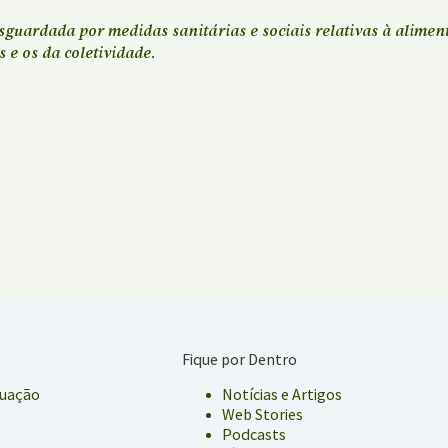
esguardada por medidas sanitárias e sociais relativas à alimen
 e os da coletividade.
Fique por Dentro
tuação
Notícias e Artigos
Web Stories
Podcasts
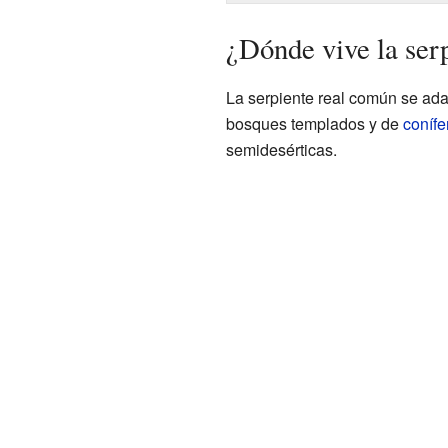
¿Dónde vive la ser
La serpiente real común se ad
bosques templados y de
conífe
semidesérticas.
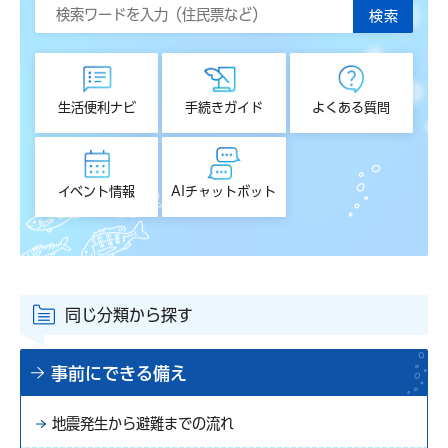
生活便利ナビ
手続きガイド
よくある質問
イベント情報
AIチャットボット
同じ分類から探す
事前にできる備え
地震発生から避難までの流れ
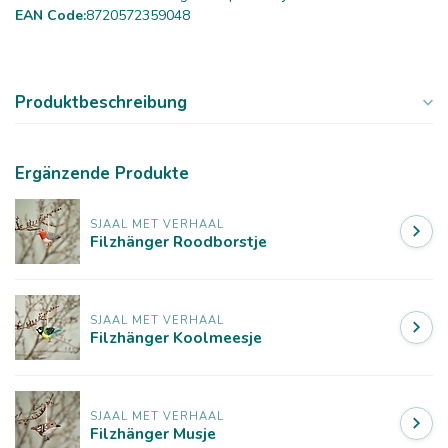
EAN Code:
8720572359048
Produktbeschreibung
Ergänzende Produkte
SJAAL MET VERHAAL
Filzhänger Roodborstje
SJAAL MET VERHAAL
Filzhänger Koolmeesje
SJAAL MET VERHAAL
Filzhänger Musje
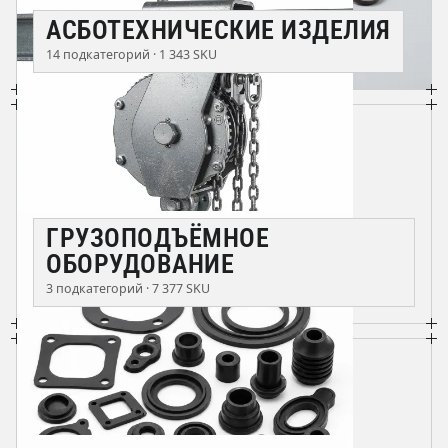
АСБОТЕХНИЧЕСКИЕ ИЗДЕЛИЯ
14 подкатегорий · 1 343 SKU
ГРУЗОПОДЪЁМНОЕ
ОБОРУДОВАНИЕ
3 подкатегорий · 7 377 SKU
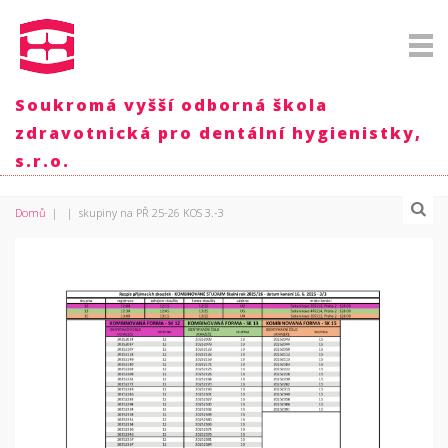
Soukromá vyšší odborná škola
zdravotnická pro dentální hygienistky,
s.r.o.
Domů
|
|
skupiny na PŘ 25-26 KOS 3.-3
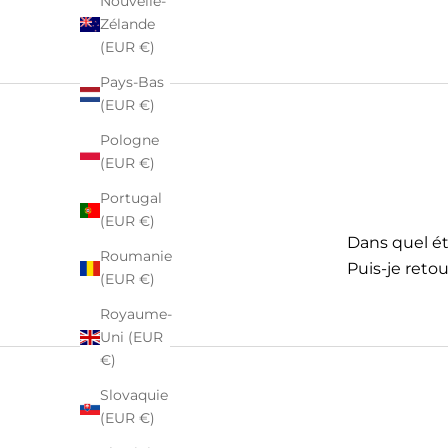
Nouvelle-
Zélande
(EUR €)
Pays-Bas
(EUR €)
Pologne
(EUR €)
Portugal
(EUR €)
Dans quel éta
Roumanie
Puis-je retou
(EUR €)
Royaume-
Uni (EUR
€)
Slovaquie
(EUR €)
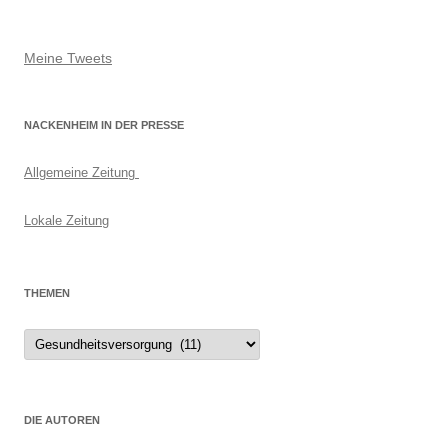
Meine Tweets
NACKENHEIM IN DER PRESSE
Allgemeine Zeitung
Lokale Zeitung
THEMEN
Themen
DIE AUTOREN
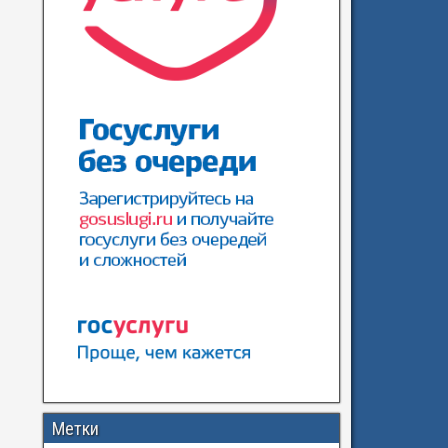
Метки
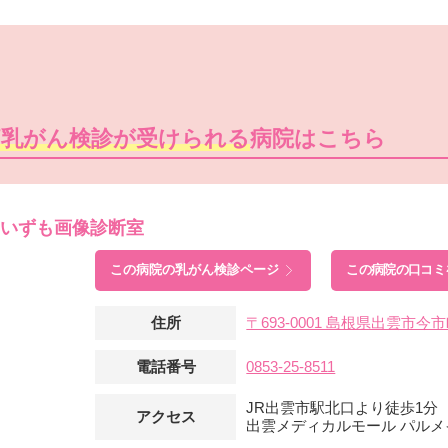
痛乳がん検診が受けられる
病院はこちら
RUいずも画像診断室
この病院の
乳がん検診ページ
この病院の口コミ
住所
〒693-0001 島根県出雲市
電話番号
0853-25-8511
JR出雲市駅北口より徒歩1分
アクセス
出雲メディカルモール パル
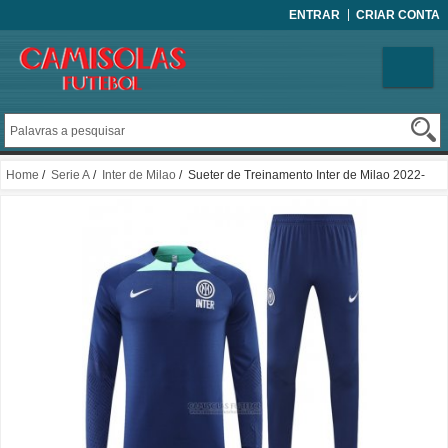
ENTRAR
CRIAR CONTA
Home
/
Serie A
/
Inter de Milao
/ Sueter de Treinamento Inter de Milao 2022-
2023 Azul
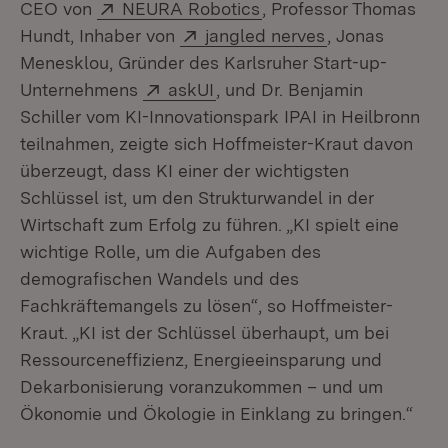
Extern:
(Öffnet in neuem Fenst
CEO von
NEURA Robotics
, Professor Thomas
Extern:
(Öffnet in neu
Hundt, Inhaber von
jangled nerves
, Jonas
Menesklou, Gründer des Karlsruher Start-up-
Extern:
(Öffnet in neuem Fenster)
Unternehmens
askUI
, und Dr. Benjamin
Schiller vom KI-Innovationspark IPAI in Heilbronn
teilnahmen, zeigte sich Hoffmeister-Kraut davon
überzeugt, dass KI einer der wichtigsten
Schlüssel ist, um den Strukturwandel in der
Wirtschaft zum Erfolg zu führen. „KI spielt eine
wichtige Rolle, um die Aufgaben des
demografischen Wandels und des
Fachkräftemangels zu lösen“, so Hoffmeister-
Kraut. „KI ist der Schlüssel überhaupt, um bei
Ressourceneffizienz, Energieeinsparung und
Dekarbonisierung voranzukommen – und um
Ökonomie und Ökologie in Einklang zu bringen.“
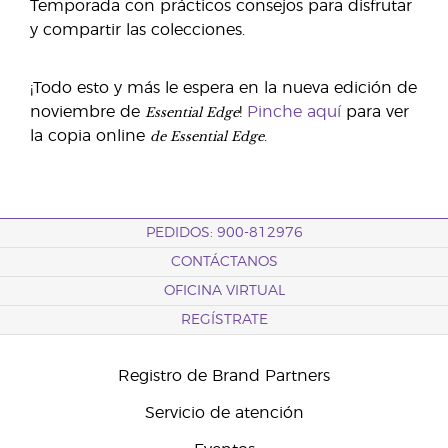
Temporada con prácticos consejos para disfrutar
y compartir las colecciones.
¡Todo esto y más le espera en la nueva edición de
Essential Edge
noviembre de
!
Pinche aquí
para ver
de Essential Edge
la copia online
.
PEDIDOS: 900-812976
CONTÁCTANOS
OFICINA VIRTUAL
REGÍSTRATE
Registro de Brand Partners
Servicio de atención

□ □ □ □

- _BRIEF_
Count every line of the data above where "подкатегорий" appears, and give the total only.

- _EXERCISE RESULT_
2